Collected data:
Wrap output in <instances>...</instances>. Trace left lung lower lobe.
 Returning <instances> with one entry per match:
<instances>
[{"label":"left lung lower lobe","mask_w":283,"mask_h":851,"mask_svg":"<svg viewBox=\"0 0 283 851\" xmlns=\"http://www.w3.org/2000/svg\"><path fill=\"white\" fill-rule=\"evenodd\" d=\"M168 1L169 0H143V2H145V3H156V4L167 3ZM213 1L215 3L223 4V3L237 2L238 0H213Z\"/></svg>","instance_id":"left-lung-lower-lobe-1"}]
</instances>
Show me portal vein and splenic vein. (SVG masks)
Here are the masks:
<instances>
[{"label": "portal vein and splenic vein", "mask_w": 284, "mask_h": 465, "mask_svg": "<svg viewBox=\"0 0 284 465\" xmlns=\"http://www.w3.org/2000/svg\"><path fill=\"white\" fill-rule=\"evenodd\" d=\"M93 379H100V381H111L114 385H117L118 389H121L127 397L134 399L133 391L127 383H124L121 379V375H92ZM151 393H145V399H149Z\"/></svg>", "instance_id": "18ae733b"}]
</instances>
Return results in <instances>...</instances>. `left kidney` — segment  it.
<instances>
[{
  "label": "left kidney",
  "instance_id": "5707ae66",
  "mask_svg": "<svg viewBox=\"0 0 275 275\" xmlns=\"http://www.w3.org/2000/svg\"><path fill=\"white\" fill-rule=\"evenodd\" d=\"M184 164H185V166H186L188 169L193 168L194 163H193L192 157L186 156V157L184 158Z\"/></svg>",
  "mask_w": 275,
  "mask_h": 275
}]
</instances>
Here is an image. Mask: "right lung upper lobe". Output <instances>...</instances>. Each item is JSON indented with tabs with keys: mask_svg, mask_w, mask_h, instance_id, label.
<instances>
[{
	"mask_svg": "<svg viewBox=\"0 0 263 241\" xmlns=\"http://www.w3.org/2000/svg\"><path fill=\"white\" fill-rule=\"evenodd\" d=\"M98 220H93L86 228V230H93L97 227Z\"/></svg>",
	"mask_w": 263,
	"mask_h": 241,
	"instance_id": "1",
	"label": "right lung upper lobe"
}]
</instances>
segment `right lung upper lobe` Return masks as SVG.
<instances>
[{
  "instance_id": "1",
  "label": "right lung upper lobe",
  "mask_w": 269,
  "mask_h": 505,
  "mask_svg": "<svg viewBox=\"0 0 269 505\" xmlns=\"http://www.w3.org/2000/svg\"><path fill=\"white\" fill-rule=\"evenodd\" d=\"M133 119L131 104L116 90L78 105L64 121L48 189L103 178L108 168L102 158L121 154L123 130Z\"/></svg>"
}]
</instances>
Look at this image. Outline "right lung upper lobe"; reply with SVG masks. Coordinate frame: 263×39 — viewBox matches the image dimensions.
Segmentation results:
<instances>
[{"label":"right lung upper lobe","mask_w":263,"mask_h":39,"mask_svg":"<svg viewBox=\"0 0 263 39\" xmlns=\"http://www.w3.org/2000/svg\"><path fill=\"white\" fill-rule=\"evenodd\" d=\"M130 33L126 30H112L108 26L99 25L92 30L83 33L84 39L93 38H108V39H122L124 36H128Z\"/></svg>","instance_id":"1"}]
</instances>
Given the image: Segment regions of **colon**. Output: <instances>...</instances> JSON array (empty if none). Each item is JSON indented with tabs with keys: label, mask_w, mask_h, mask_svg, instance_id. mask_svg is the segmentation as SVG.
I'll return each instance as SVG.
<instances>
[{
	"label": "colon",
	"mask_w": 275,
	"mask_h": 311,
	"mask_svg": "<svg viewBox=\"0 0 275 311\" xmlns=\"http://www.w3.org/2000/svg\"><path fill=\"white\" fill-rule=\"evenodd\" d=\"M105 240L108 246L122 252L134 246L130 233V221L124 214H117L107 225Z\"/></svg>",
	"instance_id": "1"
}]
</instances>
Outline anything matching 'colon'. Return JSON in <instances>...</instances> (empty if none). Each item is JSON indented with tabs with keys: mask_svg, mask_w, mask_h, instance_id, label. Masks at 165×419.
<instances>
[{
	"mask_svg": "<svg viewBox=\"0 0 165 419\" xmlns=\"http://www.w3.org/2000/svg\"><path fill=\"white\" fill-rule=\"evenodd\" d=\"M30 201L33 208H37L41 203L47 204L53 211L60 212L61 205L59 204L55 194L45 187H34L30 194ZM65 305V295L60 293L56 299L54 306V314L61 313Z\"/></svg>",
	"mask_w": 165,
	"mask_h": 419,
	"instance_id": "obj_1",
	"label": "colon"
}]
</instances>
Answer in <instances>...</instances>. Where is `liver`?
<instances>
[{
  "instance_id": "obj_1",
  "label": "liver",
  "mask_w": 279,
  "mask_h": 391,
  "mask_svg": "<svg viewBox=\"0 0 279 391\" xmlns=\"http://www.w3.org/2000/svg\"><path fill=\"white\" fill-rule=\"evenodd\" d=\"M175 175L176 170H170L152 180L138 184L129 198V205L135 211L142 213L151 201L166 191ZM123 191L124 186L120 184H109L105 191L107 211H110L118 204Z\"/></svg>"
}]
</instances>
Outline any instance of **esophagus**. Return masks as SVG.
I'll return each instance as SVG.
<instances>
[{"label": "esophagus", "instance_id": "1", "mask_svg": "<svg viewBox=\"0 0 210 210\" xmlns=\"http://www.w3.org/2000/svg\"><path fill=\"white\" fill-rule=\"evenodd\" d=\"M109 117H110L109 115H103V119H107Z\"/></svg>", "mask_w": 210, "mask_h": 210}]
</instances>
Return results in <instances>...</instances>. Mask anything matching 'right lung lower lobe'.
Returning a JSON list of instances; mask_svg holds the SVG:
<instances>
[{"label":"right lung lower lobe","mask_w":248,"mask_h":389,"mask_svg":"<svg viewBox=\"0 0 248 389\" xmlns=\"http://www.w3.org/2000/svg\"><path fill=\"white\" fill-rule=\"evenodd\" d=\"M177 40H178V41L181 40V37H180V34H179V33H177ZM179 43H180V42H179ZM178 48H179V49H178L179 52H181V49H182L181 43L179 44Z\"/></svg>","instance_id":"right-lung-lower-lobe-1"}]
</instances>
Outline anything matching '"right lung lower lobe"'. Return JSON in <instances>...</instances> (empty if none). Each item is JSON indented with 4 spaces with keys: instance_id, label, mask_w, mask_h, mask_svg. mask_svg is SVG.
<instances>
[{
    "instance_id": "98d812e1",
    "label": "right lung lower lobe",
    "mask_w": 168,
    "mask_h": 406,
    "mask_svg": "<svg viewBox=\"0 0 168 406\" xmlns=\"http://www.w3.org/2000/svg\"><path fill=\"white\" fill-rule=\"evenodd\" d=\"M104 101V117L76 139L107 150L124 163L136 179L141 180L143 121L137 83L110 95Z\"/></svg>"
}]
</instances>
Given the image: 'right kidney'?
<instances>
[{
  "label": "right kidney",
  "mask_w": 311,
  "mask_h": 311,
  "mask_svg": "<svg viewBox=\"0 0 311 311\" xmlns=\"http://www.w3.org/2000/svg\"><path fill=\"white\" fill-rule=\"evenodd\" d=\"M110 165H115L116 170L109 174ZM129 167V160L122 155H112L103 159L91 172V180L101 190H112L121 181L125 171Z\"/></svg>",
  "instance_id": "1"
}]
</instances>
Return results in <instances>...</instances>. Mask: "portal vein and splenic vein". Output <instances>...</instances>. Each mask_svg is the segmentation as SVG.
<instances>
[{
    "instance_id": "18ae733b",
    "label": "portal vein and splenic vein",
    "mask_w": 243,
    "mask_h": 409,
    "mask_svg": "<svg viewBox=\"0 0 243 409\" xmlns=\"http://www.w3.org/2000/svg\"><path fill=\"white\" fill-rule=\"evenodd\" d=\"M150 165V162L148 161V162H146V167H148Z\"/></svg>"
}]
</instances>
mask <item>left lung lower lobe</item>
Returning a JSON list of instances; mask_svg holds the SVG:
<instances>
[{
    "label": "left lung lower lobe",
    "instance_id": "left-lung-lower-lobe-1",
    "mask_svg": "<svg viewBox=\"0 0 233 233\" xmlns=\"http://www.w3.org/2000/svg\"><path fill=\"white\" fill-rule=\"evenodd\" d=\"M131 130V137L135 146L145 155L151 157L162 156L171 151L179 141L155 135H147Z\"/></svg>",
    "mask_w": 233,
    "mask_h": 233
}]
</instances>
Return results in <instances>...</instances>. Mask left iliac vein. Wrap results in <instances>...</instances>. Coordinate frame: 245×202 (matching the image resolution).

The request: Copy out the lines word for word, starting at the line that contains "Each mask_svg is the segmentation as SVG." and continuing through the last of the lines.

Complete response:
Return results in <instances>...</instances>. Mask: "portal vein and splenic vein". Output <instances>...</instances>. Each mask_svg is the segmentation as SVG.
<instances>
[{
    "instance_id": "18ae733b",
    "label": "portal vein and splenic vein",
    "mask_w": 243,
    "mask_h": 409,
    "mask_svg": "<svg viewBox=\"0 0 243 409\" xmlns=\"http://www.w3.org/2000/svg\"><path fill=\"white\" fill-rule=\"evenodd\" d=\"M150 165V162L148 161V162H146V167H148Z\"/></svg>"
}]
</instances>
mask <item>left lung lower lobe</item>
Returning a JSON list of instances; mask_svg holds the SVG:
<instances>
[{
    "label": "left lung lower lobe",
    "instance_id": "left-lung-lower-lobe-1",
    "mask_svg": "<svg viewBox=\"0 0 233 233\" xmlns=\"http://www.w3.org/2000/svg\"><path fill=\"white\" fill-rule=\"evenodd\" d=\"M131 130V137L135 146L145 155L151 157L162 156L171 151L179 141L155 135H147Z\"/></svg>",
    "mask_w": 233,
    "mask_h": 233
}]
</instances>
Return results in <instances>...</instances>. Mask left iliac vein. Wrap results in <instances>...</instances>. Coordinate frame: 245×202 (matching the image resolution).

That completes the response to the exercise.